Tetapi, kita seperti menuju keentahan. Walau aku sudah merasa berusaha. Juga selalu berusaha. Menulis dan memaparkannya di banyak tempat dan waktu. Tentang pentingnya zaman baru: ZAMAN PANCASILA. Tapi belum laku. Horizon kini masih neoliberalisme. Hubungan daulat modal, di mana saja dan oleh siapa saja. Tiba-tiba sambil menuju Surabaya, Jokowik sms, "kesederhanaan mencerminkan kecerdasan. Ketekunan mencerminkan amanah. Konsistensi mencerminkan konstitusi." 

Sayangnya, setelah menjual kayu, kini kau jual BUMN. Setelah mempailitkan perusahaan, kini kau tumpuk utang negara. Pailit negara kini di depan mata. Apa protokol save the nation yang kalian sodorkan?

Di matra perang kecerdasan, pilihan kita cuma satu: menjadi budak atau menjadi majikan. Konsep dan takdir budak sudah lama kita nikmati. Konsep dan takdir majikan yang belum kita tetapkan.

Menjadi majikan dan tuan di negeri sendiri harus dimulai dengan proklaim kemerdekaan. Proklamasi ini melahirkan negara merdeka (Indonesia). Bagi negara postkolonial, takdirnya akan memilih satu di antara dua keadaan; dua jalan:

Pertama, jalan kedaulatan, kemandirian, kemoderenan, keproduktifan dan kemartabatan. Inilah roadmap yang diimpikan para pahlawan kemerdekaan. Bahu membahu mereka meletakkannya menjadi konstitusi.

Dalam konstitusi itulah trauma, problema dan nasib masa lalu direfleksikan dan dianalisa untuk dibuat solusinya via proyeksi masa depan gemilang.

Kedua, jalan fasisme, feodalisme, fundamentalisme, neotribalisme dan neoliberalisme. Inilah roadmap yang terus dikerjakan para begundal neokolonial. Bahu membahu mereka menciptakan kurikulum, agama, tradisi, agensi dan lembaga semu demi stabilitas perampokan dan status sosial mereka yang tak boleh tergantikan.

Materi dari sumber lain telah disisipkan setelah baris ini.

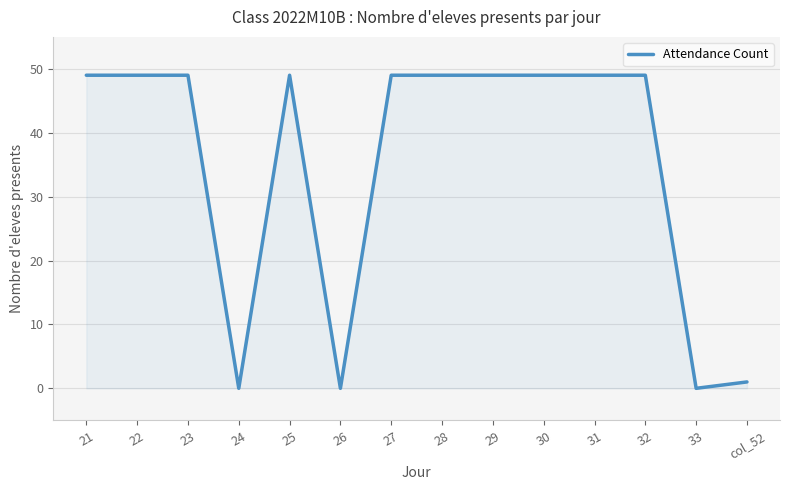

Where is the data nearest to the value 24?

col_52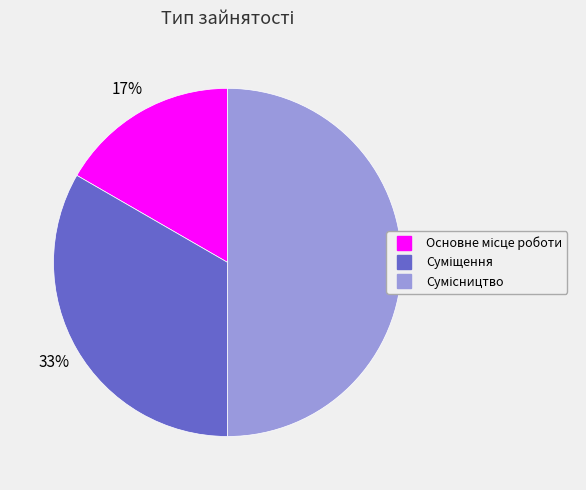

To the nearest percent, what is the average slice percentage?

33%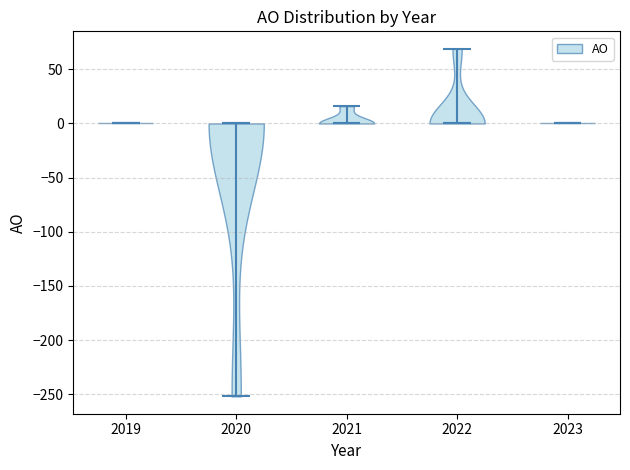

Reading left to right, read every violin against the y-axis: where its median line is, and the lowest and highest points it reaches. The values are not printed on the chart, so give them approximately, as read against the axis.

2019: median line 0, lowest point 0, highest point 0
2020: median line 0, lowest point -250, highest point 0
2021: median line 0, lowest point 0, highest point 15
2022: median line 0, lowest point 0, highest point 70
2023: median line 0, lowest point 0, highest point 0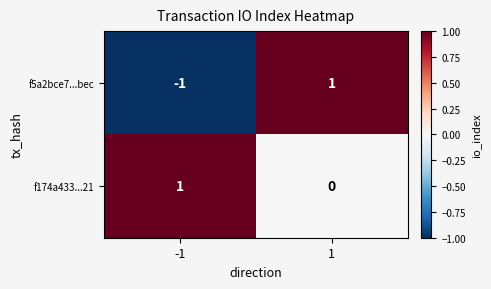

True or false: f174a433...21 has a value of 1 at -1.

True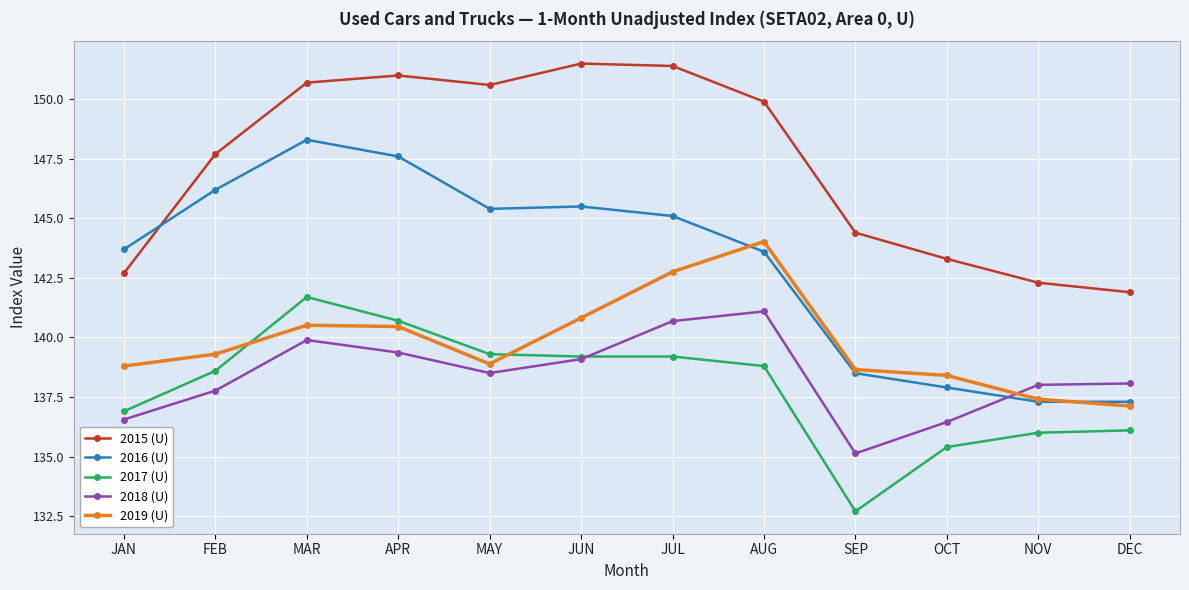

Which series has the largest range (max minus min)?

2016 (U)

Dalam jalan ini, problema negara merdeka disuntik lagi dengan problema baru: kemiskinan, kebodohan, kesenjangan, konflik dan ketergantungan. 

Sesungguhnya, ketika memproklamasikan kemerdekaan, para pendiri republik telah menemukan solusinya berupa "jalan konstitusional dan agensi konstitusional."

Jalan ini berupa lima nilai statis: bertuhan, berkemanusiaan, bergotongroyong, bermusyawarah dan berkeadilan (lima sila). Kelimanya harus dikerjakan dengan empat nilai dinamis: melindungi, menyejahterakan, mencerdaskan, mentertibkan (empat tugas negara dlm preambule UUD45).

Sayangnya, elite kita masih memilih keadaan dan jalan kedua. Paria, sengsara, miskin, timpang dan terjajah lanjutan adalah kondisinya. Lihatlah kita, banjir budak dan begundal di mana-mana.

Sungguh ini tragedi kemanusiaan semesta. Sumpah pemuda berubah jadi pemuda sampah. Proklamasi berubah jadi prokonglemerasi. Konstitusi berubah jadi konstitai.

Padahal, tanpa kesadaran semesta, kita tidak punya elite yang memilih jalan pertama. Jalan Pancasila. Jalan warisan yang selalu dikhianati. Jalan keselamatan yang diingkari.